Why are loggerhead turtles colonizing the Mediterranean?

STORY: Is global warming helping loggerhead turtles colonize the Mediterranean sea?

A growing number of these marine reptiles are nesting and laying eggs on western Mediterranean beaches.

Some scientists suggest climate change could be causing their habitat to expand.

“We believe that this trend happening along the Spanish, French and Italian Mediterranean coasts could be a new colonization process."

Loggerhead turtles are considered a vulnerable species.

And while climate change is usually detrimental to wildlife,

some scientists say the warming waters have apparently become more suitable for the turtles.

Marine biologists from France, Italy, Spain and Tunisia are discovering far more nests on the beaches of their respective countries.

Between 1990-2012, they were less than three a year.

In 2020, biologists identified 84 nests.

That's according to a paper released by Global Ecology and Conservation in summer 2022.

Ana Liria is the head of ADS Biodiversidad, a charity that rescues injured turtles in Spain's Canary Islands.
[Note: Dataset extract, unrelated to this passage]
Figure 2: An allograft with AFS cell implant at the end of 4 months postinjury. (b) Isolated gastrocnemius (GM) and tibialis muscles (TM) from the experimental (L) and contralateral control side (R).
"One of the main causes to explain this trend could be global warming, climate change. Areas where turtles never used to reach because they were not adequate for laying eggs are getting warmer and perhaps now that these areas are warmer, they are now adequate.”

But Liria cautions that the turtles' behavioral change must be observed over much longer periods.

"They are long-living animals, they live between 80 and 100 years, we need many years to perform any kind of study on them. What we are seeing is a tiny fragment, we need more time to get to know them."

The world's largest hard-shelled turtles inhabit the warmer parts of world oceans.

They tend to return to their birthplace to lay eggs every few years.

A mature specimen can measure 35 inches and weigh 330 pounds.

Their size and hard shell generally protect them from predators,

but fishnets, ship rotors and pollution have become significant threats.

“This is the impact of sea waste. The current, which carries much sea waste also drags the turtles. In this case the animal won't be able to return to the sea because it is missing two flippers from the same side hence it won't be balanced enough to swim.”

The Mediterranean sea has become 1.3 Celsius warmer between 1982 and 2019.

That's according to a 2020 study by Valencia-based environmental foundation CEAM.

Along with the warming sea water, successful turtle protection programs launched globally in the past decades have also boosted the turtle population,

helping to lift their status above "endangered" level in many areas.